Satu bulan setelah kami jadian, tiba-tiba sepulang kuliah Dona dengan penuh semangat lari ke arahku. Hari ini suasana kampus sedang ramai, karena sedang ada pemilihan Presiden Mahasiswa, dan, hari ini aku menjadi salah satu calon Presiden Mahasiswa yang akan maju untuk membangun kehidupan kampus yang lebih baik lagi untuk satu tahun kedepan.

"Sayaaaaaaaaaaaaaaaaaaaaaaaaaaaaaang" Dona menghampiriku dan ingin memelukku.

"Eh, apa-apaan ini?! Malu tau!" Refleks langsung menghindari serangan membahagiakan itu.

"Ihh! Aku tuh kesini mau ngasih kamu semangat! Aku kan calon Ibu Presma! Hehe!" Dona menyenggol bahuku sambil menjulurkan lidahnya.

"Iya, tapi aku malu. Jangan berlebihan gitu" Aku langsung salting saat mendengar 'calon Ibu Presma', yang saat kudengar, aku sudah langsung membayangkan saat aku menjadi Presiden Mahasiswa nanti.

"Udah makan, yang?" Tanya Dona sambil bersikap tegap seperti tantara.

"Udah, sedikit. Kamu udah, kan? Kamu kan hari ini gak ada kuliah"

"Udah belum ya..." Jawab Dona sambil mengeluarkan ekspresi bingungnya, yang sangat menggemaskan.

"Yaudah, kita makan dulu yuk, ke kantin." Aku langsung menarik lengan Dona dan menggiringnya ke kantin. Seperti biasa, dia langsung diam ketika tangannya ku genggam.

Kantin tempat kami biasa makan dan nongkrong adalah di Kantin Argentina, ya, kami harus jauh-jauh pergi ke Argentina hanya untuk makan nasi pecel kesukaan kami. Kantin ini tak sengaja menjadi kantin favorit karena kantin ini adalah kantin pertama dari 12 kantin yang berbaris mengikutinya.

"Biasa?" Ibu kantin langsung tau sesaat setelah kami berdua duduk.

"Yoi, Bu!" Jawab Dona sambil mengangkat tangannya. Sebagai isyarat kalau pelanggan setia lagi datang bertandang ke 'Argentina'.

5 menit kemudian, dua nasi pecel istimewa kami datang, dengan lauk yang bervariasi namun tetap menghemat dompet yang isinya tidak bervariasi. Monoton, uang lima ribuan.

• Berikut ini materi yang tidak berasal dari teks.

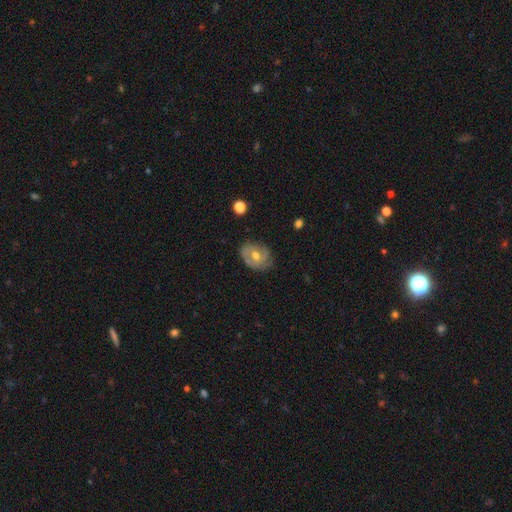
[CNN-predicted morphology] type=featured or disk (60%); edge-on=no (95%); bar=no (67%); spiral arms=yes (66%); bulge=moderate (74%); merging=none (71%).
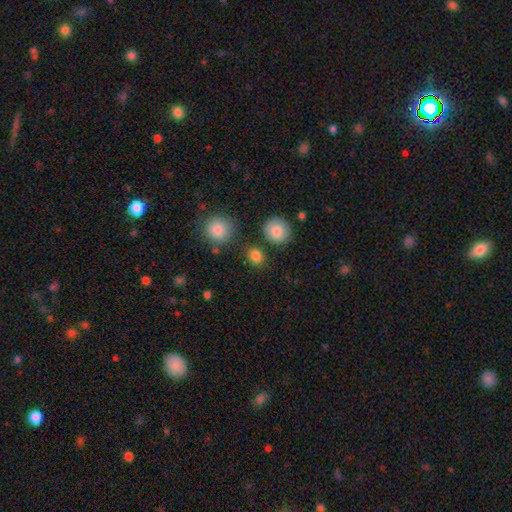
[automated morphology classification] A smooth galaxy with no disk features (84%) that is round (64%). Merging: none (80%).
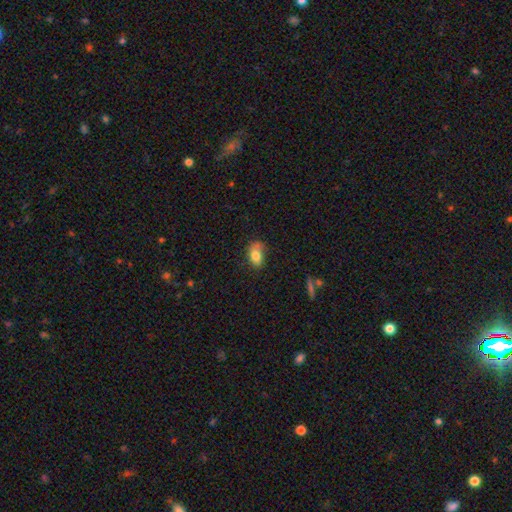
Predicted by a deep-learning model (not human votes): Smooth or featured?
  - smooth: 79% *
  - featured or disk: 12%
  - star or artifact: 9%
How rounded?
  - in between: 88% *
  - round: 10%
  - cigar-shaped: 3%
Merging?
  - none: 49% *
  - minor disturbance: 32%
  - major disturbance: 13%
  - merger: 6%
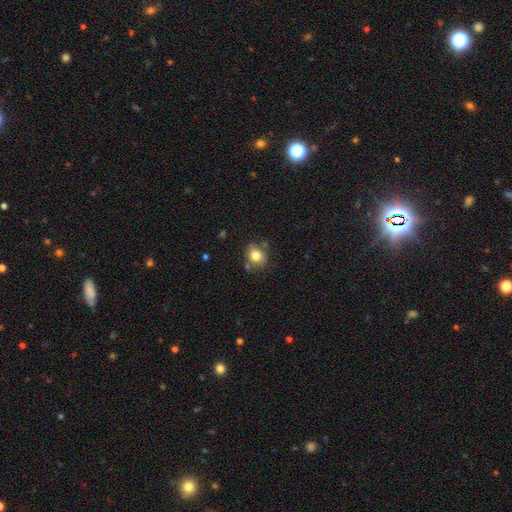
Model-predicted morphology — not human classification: Smooth or featured?
  - smooth: 79% *
  - featured or disk: 11%
  - star or artifact: 10%
How rounded?
  - round: 58% *
  - in between: 41%
  - cigar-shaped: 1%
Merging?
  - none: 70% *
  - minor disturbance: 17%
  - merger: 9%
  - major disturbance: 4%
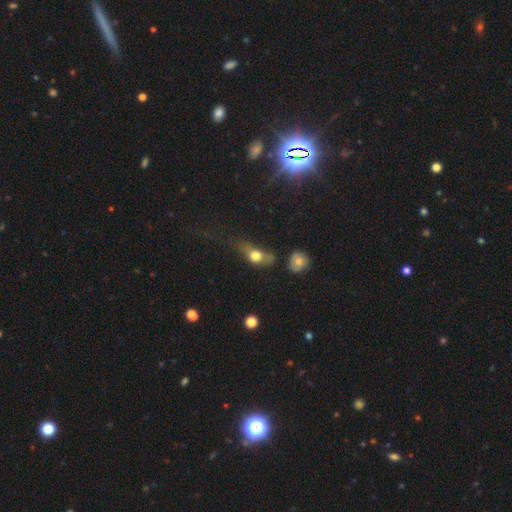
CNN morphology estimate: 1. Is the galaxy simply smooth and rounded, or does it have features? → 67% smooth, 22% featured or disk, 12% star or artifact.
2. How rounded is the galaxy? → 62% in between, 27% round, 11% cigar-shaped.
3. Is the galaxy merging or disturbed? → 35% major disturbance, 28% none, 26% minor disturbance, 10% merger.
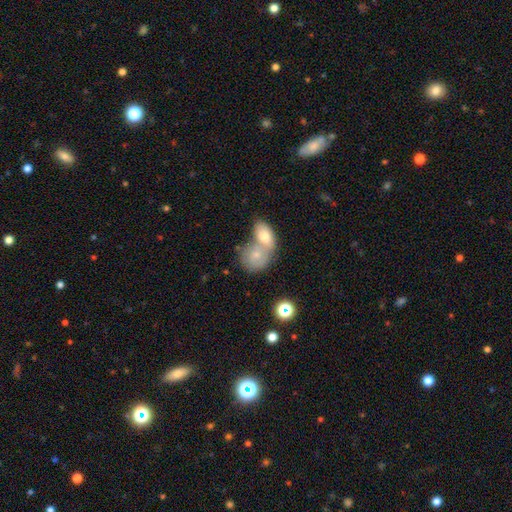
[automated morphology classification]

"Gimana, Nak? Menang kamu?" Tanya Ibu kantin sambil memberikan makanan kepada kami.

"Belum, Bu. Nanti jam 2 baru penghitungan suara. Doakan ya, Bu" Jawabku sambil menatap nasi pecel kesukaanku, aku lebih fokus ke makanan daripada pertanyaan 'Dewi Argentina'.

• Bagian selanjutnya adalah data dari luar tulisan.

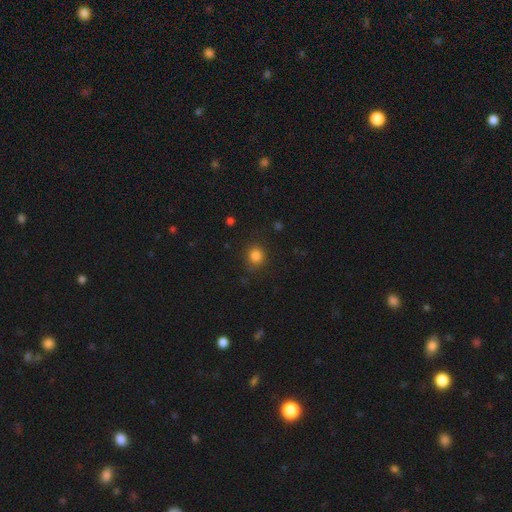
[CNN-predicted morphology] Smooth or featured? smooth (83%)
How rounded? round (84%)
Merging? none (85%)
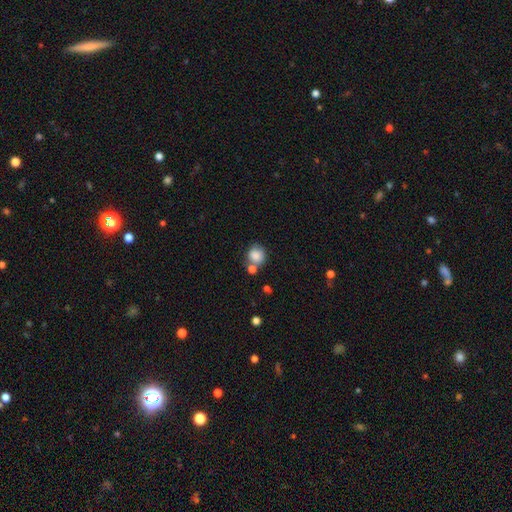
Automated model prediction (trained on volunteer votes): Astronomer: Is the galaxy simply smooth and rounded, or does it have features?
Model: smooth — 85%.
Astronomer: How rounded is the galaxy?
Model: round — 83%.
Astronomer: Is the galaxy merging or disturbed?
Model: none — 57%.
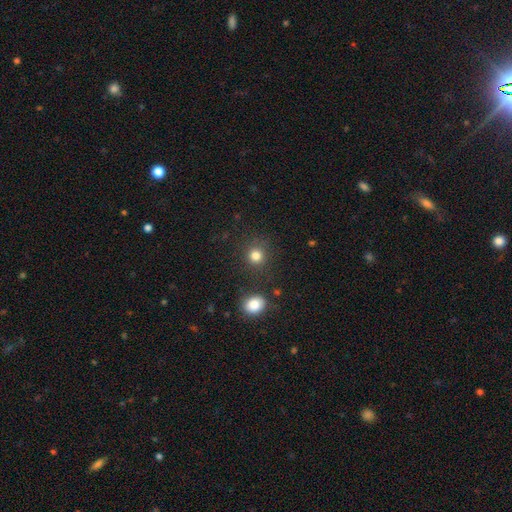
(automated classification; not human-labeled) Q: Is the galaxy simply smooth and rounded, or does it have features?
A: smooth — 81%.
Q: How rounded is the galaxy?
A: round — 89%.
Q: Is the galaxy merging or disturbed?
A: none — 83%.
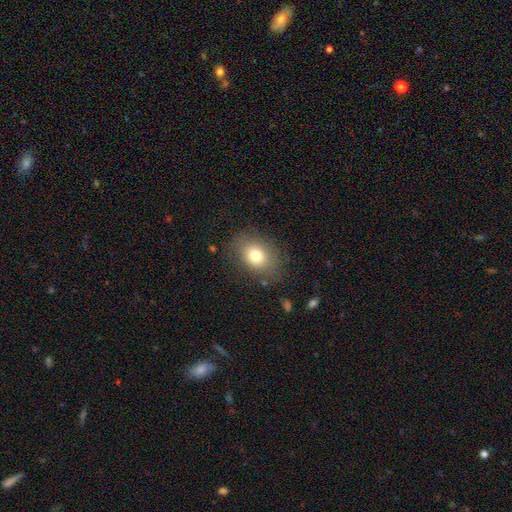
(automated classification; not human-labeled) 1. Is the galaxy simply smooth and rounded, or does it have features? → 77% smooth, 12% featured or disk, 10% star or artifact.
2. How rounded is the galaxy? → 66% in between, 33% round, 1% cigar-shaped.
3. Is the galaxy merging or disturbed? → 80% none, 13% minor disturbance, 5% major disturbance, 2% merger.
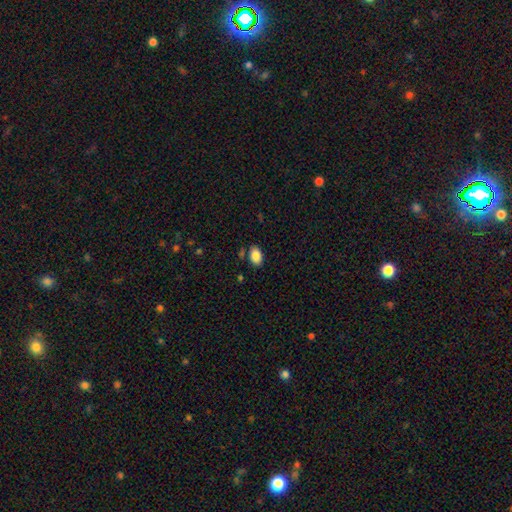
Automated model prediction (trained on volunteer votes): Smooth or featured?
  - smooth: 87% *
  - star or artifact: 8%
  - featured or disk: 5%
How rounded?
  - in between: 89% *
  - round: 10%
  - cigar-shaped: 1%
Merging?
  - none: 82% *
  - minor disturbance: 11%
  - merger: 4%
  - major disturbance: 3%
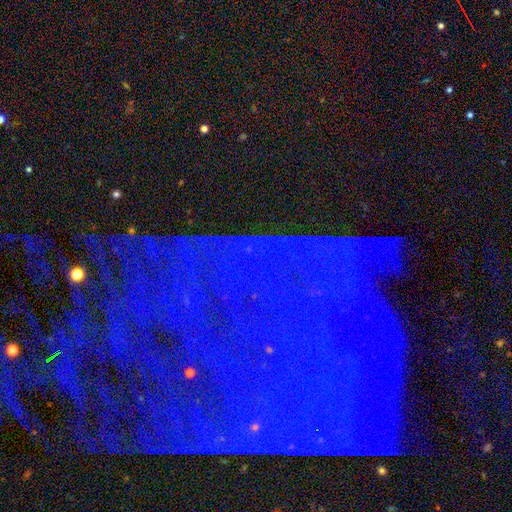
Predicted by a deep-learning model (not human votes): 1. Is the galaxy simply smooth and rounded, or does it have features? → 82% star or artifact, 10% featured or disk, 8% smooth.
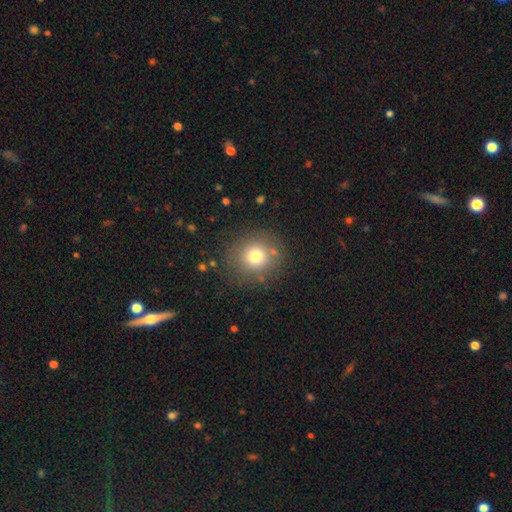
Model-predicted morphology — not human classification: This appears to be a smooth galaxy with no disk features (75%) that is round (90%). Merging: none (84%).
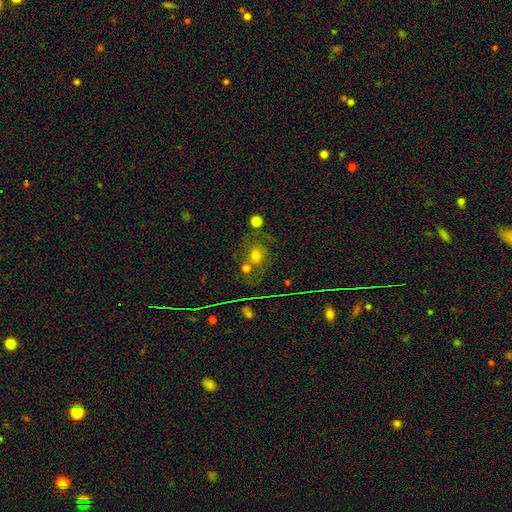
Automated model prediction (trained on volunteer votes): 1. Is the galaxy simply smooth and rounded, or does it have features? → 65% smooth, 19% star or artifact, 16% featured or disk.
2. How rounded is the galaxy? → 72% round, 26% in between, 1% cigar-shaped.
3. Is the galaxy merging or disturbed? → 52% none, 27% merger, 13% minor disturbance, 8% major disturbance.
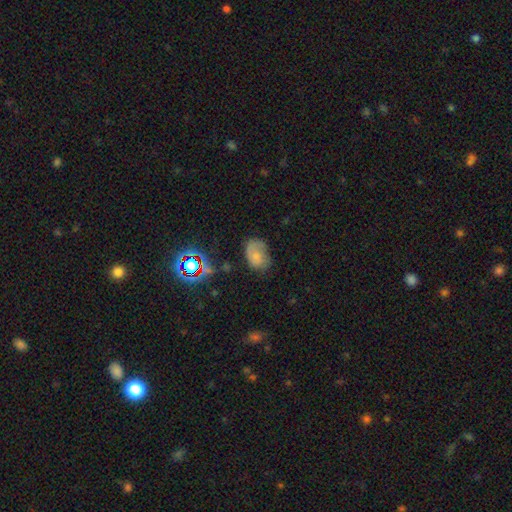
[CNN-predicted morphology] Smooth or featured? smooth (59%)
How rounded? in between (74%)
Merging? none (47%)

"Huft, kalau urusan makan aja langsung ngiler, liat aku kayak liat batu." Sambar Dona sambil cemberut.

"Iya, maaf. Tapi nasi pecel inikan bisa bikin kenyang. Kamu kan belum."

"Ohh, oke. Aku akan belajar bikin nasi pecel sama Ibu biar kamu tau, aku juga bisa bikin kenyang!" Dona tak mau kalah karena tak mau kalah dengan Ibu kantin.

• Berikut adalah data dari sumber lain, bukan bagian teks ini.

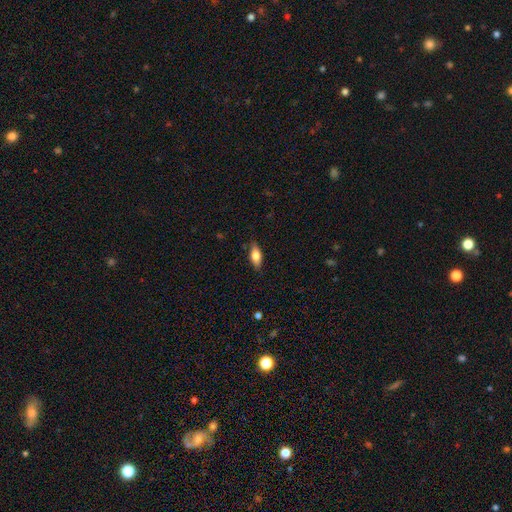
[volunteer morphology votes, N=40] This appears to be a smooth galaxy with no disk features (78%) that is in between round and cigar-shaped (74%). Merging: none (74%).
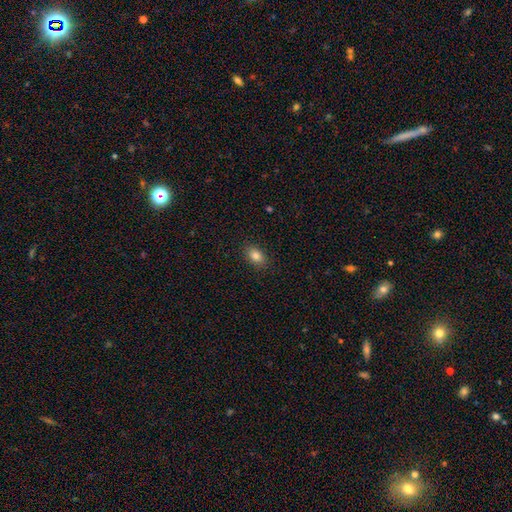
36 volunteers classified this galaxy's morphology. smooth 89%, featured or disk 8%, star or artifact 3%. Down the decision tree: how rounded — in between (84%); merging — none (94%).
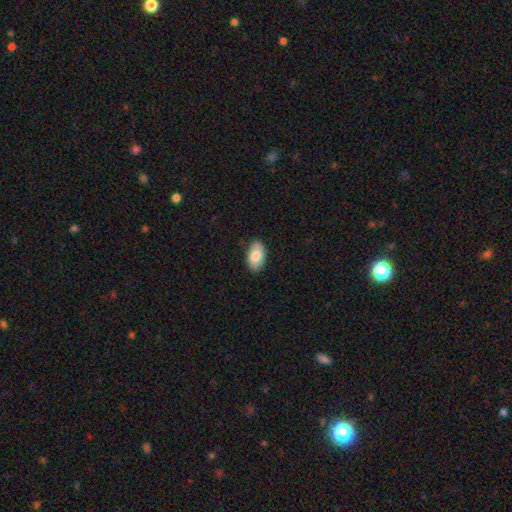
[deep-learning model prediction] A smooth galaxy with no disk features (78%) that is in between round and cigar-shaped (93%). Merging: none (86%).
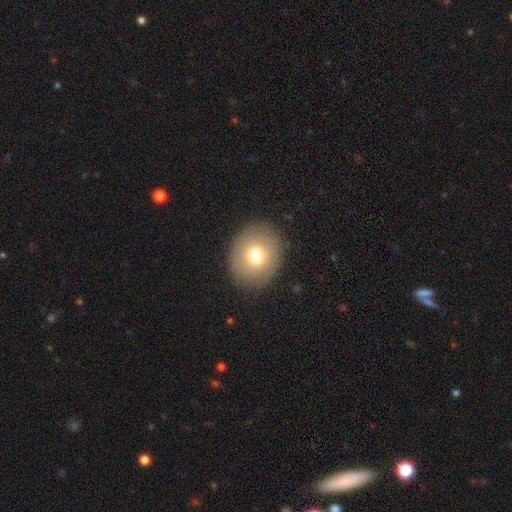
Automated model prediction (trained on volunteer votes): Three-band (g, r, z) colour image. It shows a smooth galaxy with no disk features (74%) that is round (71%). Merging: none (89%).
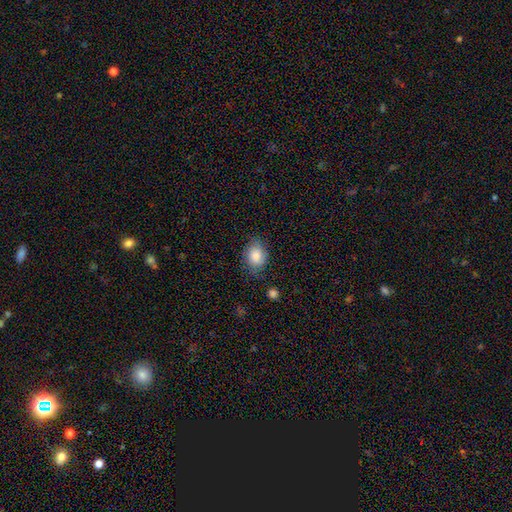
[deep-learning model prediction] Overall: smooth (84%). How rounded: in between (69%; round 30%). Merging: none (69%).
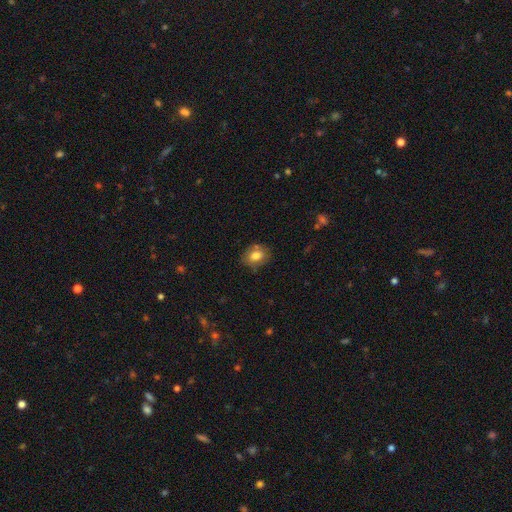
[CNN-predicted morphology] A smooth galaxy with no disk features (79%) that is round (54%). Merging: none (77%).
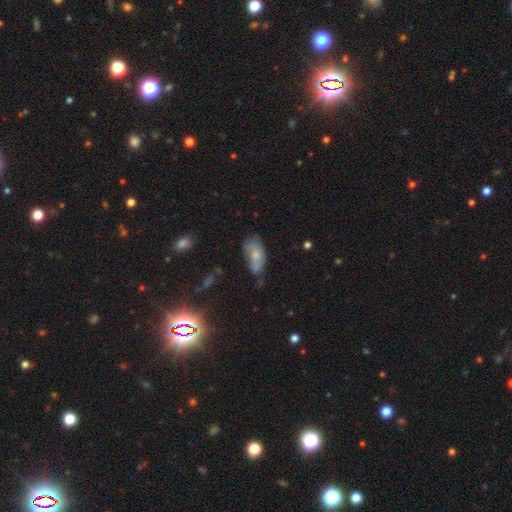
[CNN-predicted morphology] Q: Smooth or featured?
A: smooth (61%); runner-up: featured or disk (29%)
Q: How rounded?
A: in between (89%); runner-up: cigar-shaped (7%)
Q: Merging?
A: none (39%); runner-up: minor disturbance (35%)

Kami hanya tertawa dan saling bercanda saat kami makan siang berdua. Selalu saja ada yang membuat aku tertawa dan tersenyum sendiri, karena tingkahnya, mimik wajahnya, apalagi senyumannya, tak pernah buat aku bosan.

"Oh, iya. Yang? Nanti malam ikut aku yuk?" Tiba-tiba Dona mengajakku, tak seperti biasanya, biasa Dona selalu minta pulang cepat dan bertemu dengan Ibu dirumah.

"Ya? Eh, kemana? Tumben?" Tanyaku heran.

"Ikut aja! Orang tuaku gak ada dirumah, lho!" Jawabnya sambil tersenyum menggoda.

"Apasih? Aku bukan cowok yang begituan!" Walaupun wajahku memerah, aku sama sekali tidak pernah berpikir kearah sana.

"Dih! Dasar cowok mesum! Baru digituin aja udah mikir kesono! Hahaha!" Dona spontan tertawa melihat reaksiku yang salah tingkah.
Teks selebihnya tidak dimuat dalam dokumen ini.